С. Есенин, пытаясь показать всю ложность сложившегося положения или, по крайней мере, дистанцировать себя от этого, развивая положения А. Пушкина и А. Блока, вступает в полемику со многими авторами, среди которых Ф. Сологуб, З. Гиппиус, В. Шершеневич, А. Кусиков, А. Мариенгоф и другие. С. Есенин не мог принять идею безнационального формализма в искусстве, которую исповедовали многие его «собратья», в том числе по Ордену имажинистов, и которую иногда несознательно, а иногда эпатируя, он сам подпитывал. Об этом свидетельствует его творчество и публичный (31 августа 1924 года в газете «Правда» за номером 197 опубликовано заявление поэта о роспуске имажинистов) отказ от формализма. С. Есенин порвал всякие отношения не только с этим направлением в литературе, но и лично с А. Мариенгофом1.

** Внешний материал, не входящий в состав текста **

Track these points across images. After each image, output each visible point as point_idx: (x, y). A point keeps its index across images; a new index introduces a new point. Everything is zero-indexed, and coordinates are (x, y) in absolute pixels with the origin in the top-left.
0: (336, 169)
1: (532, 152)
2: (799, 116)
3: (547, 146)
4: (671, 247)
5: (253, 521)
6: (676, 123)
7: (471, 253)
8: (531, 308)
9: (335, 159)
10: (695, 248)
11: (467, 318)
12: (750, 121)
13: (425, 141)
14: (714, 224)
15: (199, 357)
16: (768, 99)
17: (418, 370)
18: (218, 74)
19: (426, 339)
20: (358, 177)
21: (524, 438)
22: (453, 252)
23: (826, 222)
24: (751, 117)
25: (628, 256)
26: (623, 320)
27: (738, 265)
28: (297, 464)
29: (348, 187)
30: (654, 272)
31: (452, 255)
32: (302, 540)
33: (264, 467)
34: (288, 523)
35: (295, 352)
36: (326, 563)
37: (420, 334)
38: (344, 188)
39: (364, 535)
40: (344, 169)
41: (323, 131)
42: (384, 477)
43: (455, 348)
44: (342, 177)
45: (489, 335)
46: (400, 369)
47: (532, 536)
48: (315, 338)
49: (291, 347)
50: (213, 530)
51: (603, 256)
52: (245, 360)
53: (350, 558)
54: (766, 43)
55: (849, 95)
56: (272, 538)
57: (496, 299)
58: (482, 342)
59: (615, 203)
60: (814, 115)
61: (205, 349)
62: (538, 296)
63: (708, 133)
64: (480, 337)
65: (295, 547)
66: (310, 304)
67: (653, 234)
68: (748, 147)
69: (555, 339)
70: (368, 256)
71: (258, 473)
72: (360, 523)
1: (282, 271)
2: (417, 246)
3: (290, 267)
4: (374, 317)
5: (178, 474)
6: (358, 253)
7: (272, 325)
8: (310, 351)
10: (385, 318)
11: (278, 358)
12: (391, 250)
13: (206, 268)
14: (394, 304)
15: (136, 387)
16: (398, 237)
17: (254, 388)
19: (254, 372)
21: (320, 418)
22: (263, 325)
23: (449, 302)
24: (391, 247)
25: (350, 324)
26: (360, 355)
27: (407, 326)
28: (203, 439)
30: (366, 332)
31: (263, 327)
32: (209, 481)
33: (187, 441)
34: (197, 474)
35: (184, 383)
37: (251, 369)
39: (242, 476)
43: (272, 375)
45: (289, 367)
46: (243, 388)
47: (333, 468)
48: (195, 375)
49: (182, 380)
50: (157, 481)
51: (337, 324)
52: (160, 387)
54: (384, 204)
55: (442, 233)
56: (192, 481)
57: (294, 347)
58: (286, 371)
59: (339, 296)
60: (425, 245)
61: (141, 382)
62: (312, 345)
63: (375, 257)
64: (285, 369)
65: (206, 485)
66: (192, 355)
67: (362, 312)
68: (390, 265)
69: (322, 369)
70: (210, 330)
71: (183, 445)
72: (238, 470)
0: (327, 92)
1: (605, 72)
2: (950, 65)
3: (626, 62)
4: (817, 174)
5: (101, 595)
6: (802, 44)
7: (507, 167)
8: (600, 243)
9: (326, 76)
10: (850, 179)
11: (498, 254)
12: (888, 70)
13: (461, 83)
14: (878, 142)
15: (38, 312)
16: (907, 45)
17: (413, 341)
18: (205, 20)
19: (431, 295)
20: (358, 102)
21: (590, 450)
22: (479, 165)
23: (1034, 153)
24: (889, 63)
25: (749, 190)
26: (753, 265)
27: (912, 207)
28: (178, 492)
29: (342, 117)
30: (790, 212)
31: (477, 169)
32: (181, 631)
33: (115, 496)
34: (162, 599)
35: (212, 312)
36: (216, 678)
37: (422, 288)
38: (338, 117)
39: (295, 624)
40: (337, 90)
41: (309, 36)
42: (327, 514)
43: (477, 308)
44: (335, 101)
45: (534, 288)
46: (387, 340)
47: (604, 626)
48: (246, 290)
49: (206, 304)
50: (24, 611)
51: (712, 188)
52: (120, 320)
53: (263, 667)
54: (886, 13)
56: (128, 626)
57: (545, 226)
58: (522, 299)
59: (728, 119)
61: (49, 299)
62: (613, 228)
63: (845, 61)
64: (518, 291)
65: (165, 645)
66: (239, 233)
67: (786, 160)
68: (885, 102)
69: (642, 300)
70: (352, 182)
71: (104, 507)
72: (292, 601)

Как видим, представленная прямая или опосредованная связь поэмы со многими произведениями как классиков мировой художественной литературы (А. Пушкин, А. Толстой, Н. Батюшков, Н. Гоголь, В. Даль, Ф. Достоевский, А. Чехов, Г. Гейне, Г. Ибсен, А. Мюссе, Э. По и др.), так и современников С. Есенина (М. Лохвицкая, К. Бальмонт, Л. Андреев, В. Брюсов, З. Гиппиус, Ф. Сологуб, А. Блок, П. Орешин, А. Кусиков, А. Мариенгоф, В. Шершеневич и др.), реализуется в форме полемического диалога с элементами драмы как жанра: обращение к другу, спор с черным человеком, необычайная напряженность и ограниченность во времени, которое разделено на акты, идея очищения (катарсиса), воплощенная в исповеди лирического героя. Причем исповедальное начало, являясь определяющим, достигает значения исповеди-проповеди, по силе положительного идеала и художественной ценности не уступающей исповеди Августина Аврелия, Пьера Абеляра, Жан-Жака Руссо.

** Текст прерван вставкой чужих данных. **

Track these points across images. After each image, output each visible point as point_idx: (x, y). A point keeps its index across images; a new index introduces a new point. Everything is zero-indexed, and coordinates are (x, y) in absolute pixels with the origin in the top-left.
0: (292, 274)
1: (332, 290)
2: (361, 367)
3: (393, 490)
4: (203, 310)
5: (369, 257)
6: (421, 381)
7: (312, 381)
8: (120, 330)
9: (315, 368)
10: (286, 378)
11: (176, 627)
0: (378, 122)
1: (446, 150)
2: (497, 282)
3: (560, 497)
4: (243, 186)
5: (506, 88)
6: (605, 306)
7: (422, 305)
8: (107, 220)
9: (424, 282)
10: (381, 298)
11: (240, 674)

Мы рассмотрели один из возможных аспектов исследования поэмы и обозначили некоторые другие: фольклорно-мифологический, лирико-исповедальный и полемический диалоги сознаний. Ни один из них не претендует на абсолютную автономию — только в единстве и взаимоперетекании они образуют эстетико-философское и художественное ядро поэмы С. Есенина «Черный человек».





^ Глава II. Фольклорная мифологема как ведущий

принцип сюжетно-композиционной и жанровой

организации поэмы «Черный человек»




Мифопоэтические истоки поэмы — наиболее сложная и неоднозначная проблема в есениноведении — остались практически вне поля интересов литературоведов, что, с одной стороны, объясняется устойчивым нежеланием видеть в поэме глубинные художественно-философские течения, с другой стороны, — сложностью и неоднозначностью этой проблемы. Следует помнить об ошибочности упрощенно-лубочного восприятия системы образов «Черного человека». Однако немногочисленность исследований компенсируется значительностью затрагиваемых здесь проблем и масштабностью выводов авторов.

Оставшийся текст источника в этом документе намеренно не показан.